Эскалатор. Эскалатор – это просто усовершенствованная версия зоопарка. Все едут и пялятся друг на друга, и отводят глаза как только встречаются взглядом. Я ничем не лучше других. Я тоже, когда бодр и не сплю как сейчас – пялюсь во все глаза. Только при встрече взглядов – глаза не отвожу. Наверное людям неприятно, когда я смотрю на них так. Но тут ничего не поделать. А сейчас мне просто всё равно,  я сплю и мне пофиг на окружающих. Раньше я пробегал эскалатор сверху вниз(иногда и снизу вверх – но в этом случае проходил) и не замечал ничего этого. А сейчас я только переживаю о том, как бы не упасть на мужчину с  газетой передо мной, если прямо стоя отключусь. Объявление по радио: «Общество радости желает всем удачи и счастья в жизни.» Кажется, только это и не было в моей жизни, но если бы и это было, то меня бы  точно сейчас стошнило. Какое позитивное пожелание для 8 утра, они бы посмотрели на слушателей объявления, на эти убитые бесконечным горем недосыпания лица. На моё лицо. Это настоящие лица людей. Настоящие лица – это вовсе не те лица, что смотрят на людей из зеркал, нет. Настоящие лица в метро: злые, недовольные, пустые, обиженные, страдающие. Радио говорит: «Метрополитен, как подземная железная дорога…» Нам говорят, что это опасно. Говорят это слишком часто, поэтому мы и не боимся. Мы подходим слишком близко к краю платформы,  подходим к краю крыши – это ведь опасно. Покажите нам, что на самом деле опасно…Радио говорит: «…уважайте пожилых людей…» То есть остальных уважать не надо. А кто-то говорил, что надо перебить всех стариков…Кого же тогда мы будем уважать? Может быть себя?
	Ещё немного и я засыпаю на Приморской; 15 минут и уже перехожу на Маяковской. Там два варианта, по эскалатору – быстро, но он на спуск работает только       один, и там толпа; или пешком по длинному переходу. Я всё время на автомате, на автопилоте сна выбираю первый вариант, и потом часто жалею. В этой толпе жутко жарко, все двигаются как настоящие зомби. Эти старухи, мерзкие противные тётки задевают меня своими отвратительными обвисшими грудями… Ужас и мрак. Или наоборот?!
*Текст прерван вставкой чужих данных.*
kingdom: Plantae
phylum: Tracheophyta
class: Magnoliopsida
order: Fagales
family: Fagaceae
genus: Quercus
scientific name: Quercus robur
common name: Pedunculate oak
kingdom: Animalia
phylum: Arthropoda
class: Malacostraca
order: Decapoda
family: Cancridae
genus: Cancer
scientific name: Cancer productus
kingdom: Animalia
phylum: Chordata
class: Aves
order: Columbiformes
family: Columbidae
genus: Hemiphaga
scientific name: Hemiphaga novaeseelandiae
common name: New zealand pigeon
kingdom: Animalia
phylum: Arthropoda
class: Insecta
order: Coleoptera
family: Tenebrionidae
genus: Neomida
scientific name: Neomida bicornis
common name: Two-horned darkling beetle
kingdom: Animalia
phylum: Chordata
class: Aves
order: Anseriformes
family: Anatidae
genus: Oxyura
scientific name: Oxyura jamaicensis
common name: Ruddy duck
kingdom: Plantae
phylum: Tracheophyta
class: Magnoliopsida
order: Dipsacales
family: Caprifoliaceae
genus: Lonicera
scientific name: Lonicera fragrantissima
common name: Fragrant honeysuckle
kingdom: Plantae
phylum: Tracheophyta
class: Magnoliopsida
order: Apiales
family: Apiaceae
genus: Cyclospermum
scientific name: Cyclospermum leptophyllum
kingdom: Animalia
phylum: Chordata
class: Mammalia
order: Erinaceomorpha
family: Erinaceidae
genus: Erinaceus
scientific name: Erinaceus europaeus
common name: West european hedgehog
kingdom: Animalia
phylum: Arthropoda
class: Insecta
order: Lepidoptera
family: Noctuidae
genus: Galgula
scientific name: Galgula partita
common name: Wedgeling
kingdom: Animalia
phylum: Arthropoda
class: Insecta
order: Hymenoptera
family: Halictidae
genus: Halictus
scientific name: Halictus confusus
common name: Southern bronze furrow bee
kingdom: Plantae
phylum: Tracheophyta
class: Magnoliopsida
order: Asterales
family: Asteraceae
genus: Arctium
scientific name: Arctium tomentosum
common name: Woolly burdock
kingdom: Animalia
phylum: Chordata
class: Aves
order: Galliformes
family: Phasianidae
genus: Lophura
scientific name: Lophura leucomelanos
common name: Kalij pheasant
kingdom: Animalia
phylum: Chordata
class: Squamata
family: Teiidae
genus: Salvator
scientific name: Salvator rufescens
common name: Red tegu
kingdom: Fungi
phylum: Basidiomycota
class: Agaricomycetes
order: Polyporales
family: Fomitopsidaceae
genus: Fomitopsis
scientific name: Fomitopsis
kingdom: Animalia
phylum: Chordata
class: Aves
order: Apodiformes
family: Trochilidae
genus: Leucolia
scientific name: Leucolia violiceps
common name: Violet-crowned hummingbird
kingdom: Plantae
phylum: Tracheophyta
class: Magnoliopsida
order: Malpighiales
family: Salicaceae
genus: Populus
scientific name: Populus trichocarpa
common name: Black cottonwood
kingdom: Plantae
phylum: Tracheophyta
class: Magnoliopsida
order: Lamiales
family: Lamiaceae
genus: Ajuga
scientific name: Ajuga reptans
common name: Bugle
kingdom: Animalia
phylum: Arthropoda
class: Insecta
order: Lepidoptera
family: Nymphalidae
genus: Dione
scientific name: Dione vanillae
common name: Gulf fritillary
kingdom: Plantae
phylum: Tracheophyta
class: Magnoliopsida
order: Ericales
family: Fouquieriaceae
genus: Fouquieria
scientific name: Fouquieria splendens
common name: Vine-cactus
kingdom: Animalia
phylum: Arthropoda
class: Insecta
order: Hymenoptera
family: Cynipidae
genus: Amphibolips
	Следующая электричка, последний вагон, свободное место и ещё возможность 15-20 минут для нездорового сна. Ещё одна остановка  и огромный кусок мяса с костями и по меньшей мере 60тью килограммами живого жира плюхается на свободное место рядом со мной. В поезде довольно сложно ехать рядом  с вот этим вот. Это даже не женщина – это кусок  жира. Когда поезд отъезжает и её относит от меня, и я думаю: «Мир – прекрасное место»; когда поезд тормозит, я думаю: «Скрипит ли дерево, когда падает, когда никого нет рядом?!» Думается, что это шутка, которую кто-то пустил лет 150 назад. Вопрос повторяется в голове по много раз потому, что я нахожусь в сумеречной зоне сна, я полусплю. Ещё я думаю, сколько крови внутри этого существа справа от меня. Взгляд вправо: там никого. Её нет. Или не было?! Только красивая девушка с коротенькой стрижкой и выдающейся грудью. Я нагло смотрю на неё – просто пялюсь. Никогда, никогда в здравом рассудке, я бы не стал так пялиться на её грудь, а потом и на её прекрасные ноги слегка прикрытые юбкой. В моей голове плавают две мысли: « Длиннее ли трусы, что сейчас на мне, её юбки?!» и «Как бы она сейчас отреагировала, если бы меня вырвало на неё потоком крови?!» Она выглядит очень возбуждающе, но только не для меня после двух недель работы на складе в вечерне-ночную смену. Она смотрит на меня раз, второй, ей определённо не нравится мой взгляд, но наш мир стал каким-то неправильным, и фраза «не разговаривай с незнакомцами» почему-то понимается буквально. И она молчит. А  я просто закрываю глаза и засыпаю.       
	В полусне как и во сне нет реального времени. Оно появляется только тогда, когда ты открываешь глаза. Когда я открываю свои, вагон  уже пуст, все вышли. Конечна; моя. Встаю и выхожу. Улица со злостным оскалом не выспавшихся людей встречает меня дождём. Капюшон на голову и вперёд. Я опаздываю, но в этом нет ничего удивительного:  я постоянно опаздываю. Такое, наверное, бывает у всех: проблемы с определением времени. То есть или слишком рано, или  слишком поздно. Помню в школе учителя ( а они в основном были женщинами. Каждый раз, когда я смотрел на женщину учительницу рассказывающую нам о истории, физике, анатомии и прочей школьной программе, я думал, что про себя она думает из чего же вечером она будет варить суп ) говорили об опозданиях что-то вроде: «Уже 15 минут прошло! Почему я должна прерываться!» Слава Богу, что это уже давно минуло! Хотя какое там давно, кажется, что вчера было. И слава, какому ещё Богу?! Читая на ночь молитву, я даже не надеюсь, что это может спасти от адского пекла. 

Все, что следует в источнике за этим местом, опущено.